Materials provided:
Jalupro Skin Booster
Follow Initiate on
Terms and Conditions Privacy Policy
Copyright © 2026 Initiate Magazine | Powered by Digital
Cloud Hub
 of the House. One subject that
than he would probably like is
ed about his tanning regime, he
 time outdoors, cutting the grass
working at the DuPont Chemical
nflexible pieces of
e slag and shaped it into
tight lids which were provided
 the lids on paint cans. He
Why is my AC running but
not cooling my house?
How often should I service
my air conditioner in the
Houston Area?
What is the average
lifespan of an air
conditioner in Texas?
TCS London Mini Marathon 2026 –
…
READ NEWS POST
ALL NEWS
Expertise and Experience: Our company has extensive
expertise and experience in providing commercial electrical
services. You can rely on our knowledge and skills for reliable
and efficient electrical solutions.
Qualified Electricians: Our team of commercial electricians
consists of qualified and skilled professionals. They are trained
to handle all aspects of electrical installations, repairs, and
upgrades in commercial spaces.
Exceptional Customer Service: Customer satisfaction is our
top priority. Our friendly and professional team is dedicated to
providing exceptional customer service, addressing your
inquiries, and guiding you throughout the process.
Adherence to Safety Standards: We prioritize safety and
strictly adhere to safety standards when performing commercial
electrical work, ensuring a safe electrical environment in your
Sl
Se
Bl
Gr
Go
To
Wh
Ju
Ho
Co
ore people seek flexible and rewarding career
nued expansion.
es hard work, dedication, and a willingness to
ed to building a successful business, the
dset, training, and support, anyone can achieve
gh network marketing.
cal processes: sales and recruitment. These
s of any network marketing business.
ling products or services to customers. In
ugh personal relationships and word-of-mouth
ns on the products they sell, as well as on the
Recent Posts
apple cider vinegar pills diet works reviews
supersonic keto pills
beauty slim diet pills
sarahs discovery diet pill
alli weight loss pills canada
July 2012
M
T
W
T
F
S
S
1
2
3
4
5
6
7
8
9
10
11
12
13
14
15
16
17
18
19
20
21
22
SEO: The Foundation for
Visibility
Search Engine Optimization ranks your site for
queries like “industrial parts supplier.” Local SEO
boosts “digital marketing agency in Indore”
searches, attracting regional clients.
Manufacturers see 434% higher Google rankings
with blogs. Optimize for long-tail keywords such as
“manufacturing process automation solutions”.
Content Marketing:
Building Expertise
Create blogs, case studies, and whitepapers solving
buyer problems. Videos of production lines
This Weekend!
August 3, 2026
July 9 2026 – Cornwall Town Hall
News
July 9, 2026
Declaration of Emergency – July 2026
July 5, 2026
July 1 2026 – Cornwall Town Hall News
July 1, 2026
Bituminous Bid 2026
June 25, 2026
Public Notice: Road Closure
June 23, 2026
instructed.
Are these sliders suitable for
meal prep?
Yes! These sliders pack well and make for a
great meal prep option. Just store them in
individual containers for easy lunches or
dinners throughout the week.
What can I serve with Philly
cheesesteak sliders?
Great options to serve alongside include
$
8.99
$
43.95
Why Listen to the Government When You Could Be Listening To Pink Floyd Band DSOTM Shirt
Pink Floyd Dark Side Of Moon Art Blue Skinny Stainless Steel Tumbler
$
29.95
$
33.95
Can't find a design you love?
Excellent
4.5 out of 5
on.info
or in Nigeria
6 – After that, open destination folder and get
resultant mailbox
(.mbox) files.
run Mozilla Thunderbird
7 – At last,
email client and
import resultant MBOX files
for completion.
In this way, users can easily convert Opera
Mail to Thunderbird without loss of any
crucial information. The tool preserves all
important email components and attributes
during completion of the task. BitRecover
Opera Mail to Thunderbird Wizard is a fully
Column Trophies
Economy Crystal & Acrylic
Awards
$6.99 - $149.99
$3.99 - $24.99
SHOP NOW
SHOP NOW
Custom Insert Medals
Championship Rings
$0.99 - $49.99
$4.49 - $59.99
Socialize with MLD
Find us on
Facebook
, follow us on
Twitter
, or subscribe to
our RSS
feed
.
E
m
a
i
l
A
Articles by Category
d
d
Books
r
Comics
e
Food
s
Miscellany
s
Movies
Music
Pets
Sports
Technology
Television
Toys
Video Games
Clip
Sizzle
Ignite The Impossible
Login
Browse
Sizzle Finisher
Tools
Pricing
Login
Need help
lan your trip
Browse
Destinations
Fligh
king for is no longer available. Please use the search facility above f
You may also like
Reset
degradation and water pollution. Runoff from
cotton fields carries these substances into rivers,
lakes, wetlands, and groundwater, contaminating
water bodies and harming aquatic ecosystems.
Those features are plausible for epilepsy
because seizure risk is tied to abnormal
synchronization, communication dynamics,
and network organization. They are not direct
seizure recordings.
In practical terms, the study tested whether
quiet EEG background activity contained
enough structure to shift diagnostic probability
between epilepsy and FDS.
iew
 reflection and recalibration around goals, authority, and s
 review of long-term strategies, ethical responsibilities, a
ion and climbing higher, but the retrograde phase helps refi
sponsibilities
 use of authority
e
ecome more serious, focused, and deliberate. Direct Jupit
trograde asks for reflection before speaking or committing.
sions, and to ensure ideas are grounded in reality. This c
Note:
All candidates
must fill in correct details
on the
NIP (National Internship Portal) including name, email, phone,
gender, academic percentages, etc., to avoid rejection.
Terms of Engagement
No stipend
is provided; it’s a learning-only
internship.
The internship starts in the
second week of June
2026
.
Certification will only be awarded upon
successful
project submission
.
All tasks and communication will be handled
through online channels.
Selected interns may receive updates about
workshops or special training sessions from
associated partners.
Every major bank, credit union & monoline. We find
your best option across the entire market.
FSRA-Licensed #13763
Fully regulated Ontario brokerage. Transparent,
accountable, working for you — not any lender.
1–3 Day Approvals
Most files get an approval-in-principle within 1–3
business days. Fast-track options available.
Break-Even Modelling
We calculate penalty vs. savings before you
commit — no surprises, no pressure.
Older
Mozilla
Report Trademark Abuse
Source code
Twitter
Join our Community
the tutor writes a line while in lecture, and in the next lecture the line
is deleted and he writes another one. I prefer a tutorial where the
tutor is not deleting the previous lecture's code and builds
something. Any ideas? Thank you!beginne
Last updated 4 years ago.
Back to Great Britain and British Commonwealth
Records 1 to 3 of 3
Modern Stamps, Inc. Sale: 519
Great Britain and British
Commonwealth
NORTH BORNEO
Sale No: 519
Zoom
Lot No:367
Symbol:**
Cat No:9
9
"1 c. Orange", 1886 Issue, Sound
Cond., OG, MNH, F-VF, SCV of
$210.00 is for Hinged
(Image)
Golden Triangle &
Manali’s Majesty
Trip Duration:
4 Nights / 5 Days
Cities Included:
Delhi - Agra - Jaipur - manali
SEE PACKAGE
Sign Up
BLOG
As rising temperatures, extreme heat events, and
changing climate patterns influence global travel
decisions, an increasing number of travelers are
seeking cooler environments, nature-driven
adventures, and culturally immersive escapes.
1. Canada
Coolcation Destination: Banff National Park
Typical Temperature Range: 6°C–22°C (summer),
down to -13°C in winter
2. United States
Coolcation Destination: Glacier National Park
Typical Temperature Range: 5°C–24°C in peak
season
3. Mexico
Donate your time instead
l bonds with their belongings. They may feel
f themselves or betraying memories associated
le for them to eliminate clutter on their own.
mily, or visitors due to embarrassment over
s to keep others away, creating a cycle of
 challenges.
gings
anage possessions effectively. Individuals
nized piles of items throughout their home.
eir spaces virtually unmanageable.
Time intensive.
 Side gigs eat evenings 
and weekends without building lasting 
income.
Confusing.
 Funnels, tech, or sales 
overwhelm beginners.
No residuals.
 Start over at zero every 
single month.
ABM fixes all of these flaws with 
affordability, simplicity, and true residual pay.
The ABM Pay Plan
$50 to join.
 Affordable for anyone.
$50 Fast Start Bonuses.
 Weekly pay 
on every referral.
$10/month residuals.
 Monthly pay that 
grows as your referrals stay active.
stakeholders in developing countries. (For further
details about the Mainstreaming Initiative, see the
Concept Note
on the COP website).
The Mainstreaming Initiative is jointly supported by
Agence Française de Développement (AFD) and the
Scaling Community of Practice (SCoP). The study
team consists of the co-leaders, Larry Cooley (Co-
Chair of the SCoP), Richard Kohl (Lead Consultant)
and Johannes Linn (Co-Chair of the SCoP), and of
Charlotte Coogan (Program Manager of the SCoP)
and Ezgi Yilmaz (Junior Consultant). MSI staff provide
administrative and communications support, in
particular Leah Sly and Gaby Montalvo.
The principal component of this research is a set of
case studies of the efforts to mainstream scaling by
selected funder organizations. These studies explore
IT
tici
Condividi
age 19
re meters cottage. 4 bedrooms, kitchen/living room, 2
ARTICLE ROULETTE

Exercise objective:
Write out the lines of the listing verbatim, starting with its first line and going on through the line that contains "upgrades in commercial spaces.".

Result:
Jalupro Skin Booster
Follow Initiate on
Terms and Conditions Privacy Policy
Copyright © 2026 Initiate Magazine | Powered by Digital
Cloud Hub
 of the House. One subject that
than he would probably like is
ed about his tanning regime, he
 time outdoors, cutting the grass
working at the DuPont Chemical
nflexible pieces of
e slag and shaped it into
tight lids which were provided
 the lids on paint cans. He
Why is my AC running but
not cooling my house?
How often should I service
my air conditioner in the
Houston Area?
What is the average
lifespan of an air
conditioner in Texas?
TCS London Mini Marathon 2026 –
…
READ NEWS POST
ALL NEWS
Expertise and Experience: Our company has extensive
expertise and experience in providing commercial electrical
services. You can rely on our knowledge and skills for reliable
and efficient electrical solutions.
Qualified Electricians: Our team of commercial electricians
consists of qualified and skilled professionals. They are trained
to handle all aspects of electrical installations, repairs, and
upgrades in commercial spaces.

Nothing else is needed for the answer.